* [TRECHO DE ORIGEM]
────────────────

Pieces of a woman

Última atualização: 21/04/2021

O parágrafo abaixo é um trecho do artigo do jornalista Dodô Azevedo sobre o documentário Alvorada, exibido na mostra É tudo verdade deste ano. Ele encerra duas profundas sabedorias: a de Dilma Roussef e a do próprio Dodô, ao destacar, diante de tantos outros, este imprescindível recorte. A este texto, o momento descrito por Dilma Roussef diz também muito sobre o que sustenta os conceitos e conteúdos de Pieces of a Woman.

Em certa cena de Alvorada, Dilma Rousseff comenta que não é pessoa de se desequilibrar emocionalmente. Desde pequena. E que desde pequena sofria com o fato de não entender porque as pessoas se desequilibravam. Descobriu que tinha ela que aceitar que “todo mundo em algum momento se desequilibra”. Tinha ela que, “para poder amar as pessoas, tinha que aceitar o fato de que elas se desequilibram”. Parecia Dilma, serena, perdoar o desequilíbrio do brasileiro que bateu panelas em 2015 sem se informar com inteireza do que estava acontecendo nos bastidores do poder. Parecia Dilma entender que uma hora não só as pessoas, mas todo um país se desequilibra em algum momento.

────────────────

* [DADOS REGISTRADOS]

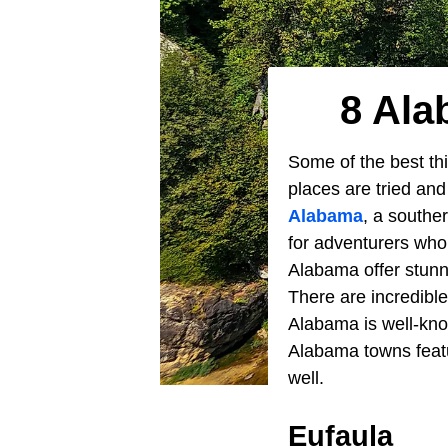
8 Ala
Some of the best thi
places are tried an
Alabama
, a southe
for adventurers who 
Alabama offer stunni
There are incredible
Alabama is well-know
Alabama towns featur
well.
Eufaula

────────────────

* [ITEM DA TAREFA A] Segundo o trecho de origem, em que mostra o documentário Alvorada foi exibido?
* [ITEM DA TAREFA B] Reescreva de forma mais breve o parágrafo do trecho de origem que começa com "Em certa cena de Alvorada", mantendo os fatos principais.
* [ITEM DA TAREFA C] Retome o trecho de origem sobre Pieces of a Woman a partir da última frase apresentada.
Os dados foram retirados de outra fonte.

* [RESPOSTA ESPERADA A] Na mostra É tudo verdade.

* [RESPOSTA ESPERADA B] Em uma cena de Alvorada, Dilma Rousseff diz que, desde pequena, não é pessoa de se desequilibrar emocionalmente e que sofria por não entender por que os outros se desequilibravam. Descobriu que, para amar as pessoas, precisava aceitar que todos se desequilibram em algum momento. Serena, parecia perdoar os brasileiros que bateram panelas em 2015 sem se informar por inteiro sobre os bastidores do poder e entender que um país inteiro também pode se desequilibrar.

* [RESPOSTA ESPERADA C]
Superando a primeira impressão

Assisti a Pieces of a woman bastante tempo depois de seu lançamento no Brasil pela Netflix. Isso aconteceu porque o que eu ouvia de amigos cinéfilos sobre ele era algo que não acalmava meu receio de se tratar de mais um filme-fetiche que já vimos tantas vezes – um daqueles filmes que satisfazem o desejo dos diretores de retratar mulheres sofrendo física e psicologicamente.

Em meu temor, sequer tomei a iniciativa de saber algo mais do filme além do fato de que, por ele, Vanessa Kirby levou o Copa Volpi de melhor atriz no Festival de Veneza de 2020. Na verdade, saber qualquer coisa sobre Pieces of a woman já me deixava alerta, mas, após ver o filme, reconheço que eu deveria pelo menos ter checado sua ficha técnica.

pieces of a woman

Se tivesse observado, teria visto que Pieces of a woman é uma realização do diretor húngaro Kornél Mundruczó, que, em dupla com a roteirista também húngara Kata Wéber, é responsável por pelo menos dois outros filmes muito acima da média: Deus branco (2014) e Lua de Júpiter (2017).

Agora sabedora desse precedente, posso afirmar que o excepcional filme a que assisti e sobre o qual escrevo agora não é um golpe de sorte. Pelo contrário: é, sim, mais uma obra de uma dupla que já provou estar muito superior ao trivial. Em seu trabalho mais recente, seu diferencial começa pelo engano a que seu título nos leva.

Não confie nas aparências de Pieces of a woman

O título Pieces of a woman – “pedaços de uma mulher” – sugere que a protagonista se fragmenta diante de uma realidade trágica. Apesar disso, o que vemos na tela é outra coisa: vemos as pessoas se desequilibrando em torno de uma mulher que, como Dilma Roussef, as ama, e por isso aceita seu desequilíbrio.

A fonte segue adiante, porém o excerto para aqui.